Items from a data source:
* * * * * * *
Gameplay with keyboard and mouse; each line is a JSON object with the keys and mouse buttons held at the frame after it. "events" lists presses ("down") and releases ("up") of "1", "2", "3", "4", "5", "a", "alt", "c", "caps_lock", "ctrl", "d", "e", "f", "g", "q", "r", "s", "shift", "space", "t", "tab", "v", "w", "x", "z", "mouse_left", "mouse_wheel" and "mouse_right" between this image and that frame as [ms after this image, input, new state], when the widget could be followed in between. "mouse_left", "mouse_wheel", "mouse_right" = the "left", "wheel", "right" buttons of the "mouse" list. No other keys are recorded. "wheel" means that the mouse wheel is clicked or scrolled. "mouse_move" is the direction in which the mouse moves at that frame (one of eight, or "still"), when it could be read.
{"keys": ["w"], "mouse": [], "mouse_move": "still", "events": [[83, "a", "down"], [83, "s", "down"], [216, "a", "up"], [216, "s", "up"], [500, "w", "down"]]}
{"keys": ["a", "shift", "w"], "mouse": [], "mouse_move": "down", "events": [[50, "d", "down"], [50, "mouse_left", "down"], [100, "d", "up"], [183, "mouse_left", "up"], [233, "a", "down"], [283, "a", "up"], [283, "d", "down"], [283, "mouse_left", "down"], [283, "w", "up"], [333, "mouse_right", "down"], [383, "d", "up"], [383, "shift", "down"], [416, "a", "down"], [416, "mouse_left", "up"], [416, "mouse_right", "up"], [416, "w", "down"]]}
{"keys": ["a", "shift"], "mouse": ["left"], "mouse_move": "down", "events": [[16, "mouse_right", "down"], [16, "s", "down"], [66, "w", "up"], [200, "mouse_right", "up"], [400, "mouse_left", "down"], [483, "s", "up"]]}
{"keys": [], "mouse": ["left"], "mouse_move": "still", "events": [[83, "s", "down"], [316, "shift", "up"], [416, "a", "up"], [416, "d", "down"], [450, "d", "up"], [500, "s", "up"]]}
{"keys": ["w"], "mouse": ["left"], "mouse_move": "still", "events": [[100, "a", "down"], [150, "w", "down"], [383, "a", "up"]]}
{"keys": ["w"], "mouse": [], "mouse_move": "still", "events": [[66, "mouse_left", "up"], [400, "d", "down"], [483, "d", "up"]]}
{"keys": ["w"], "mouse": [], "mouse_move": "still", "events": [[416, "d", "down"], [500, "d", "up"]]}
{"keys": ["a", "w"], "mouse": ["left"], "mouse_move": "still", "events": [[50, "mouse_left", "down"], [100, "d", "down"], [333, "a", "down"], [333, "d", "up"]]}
* * * * * * *
Requirement: From the records above, copy each line in which the string "still" occurs.

Answer to this problem:
Gameplay with keyboard and mouse; each line is a JSON object with the keys and mouse buttons held at the frame after it. "events" lists presses ("down") and releases ("up") of "1", "2", "3", "4", "5", "a", "alt", "c", "caps_lock", "ctrl", "d", "e", "f", "g", "q", "r", "s", "shift", "space", "t", "tab", "v", "w", "x", "z", "mouse_left", "mouse_wheel" and "mouse_right" between this image and that frame as [ms after this image, input, new state], when the widget could be followed in between. "mouse_left", "mouse_wheel", "mouse_right" = the "left", "wheel", "right" buttons of the "mouse" list. No other keys are recorded. "wheel" means that the mouse wheel is clicked or scrolled. "mouse_move" is the direction in which the mouse moves at that frame (one of eight, or "still"), when it could be read.
{"keys": ["w"], "mouse": [], "mouse_move": "still", "events": [[83, "a", "down"], [83, "s", "down"], [216, "a", "up"], [216, "s", "up"], [500, "w", "down"]]}
{"keys": [], "mouse": ["left"], "mouse_move": "still", "events": [[83, "s", "down"], [316, "shift", "up"], [416, "a", "up"], [416, "d", "down"], [450, "d", "up"], [500, "s", "up"]]}
{"keys": ["w"], "mouse": ["left"], "mouse_move": "still", "events": [[100, "a", "down"], [150, "w", "down"], [383, "a", "up"]]}
{"keys": ["w"], "mouse": [], "mouse_move": "still", "events": [[66, "mouse_left", "up"], [400, "d", "down"], [483, "d", "up"]]}
{"keys": ["w"], "mouse": [], "mouse_move": "still", "events": [[416, "d", "down"], [500, "d", "up"]]}
{"keys": ["a", "w"], "mouse": ["left"], "mouse_move": "still", "events": [[50, "mouse_left", "down"], [100, "d", "down"], [333, "a", "down"], [333, "d", "up"]]}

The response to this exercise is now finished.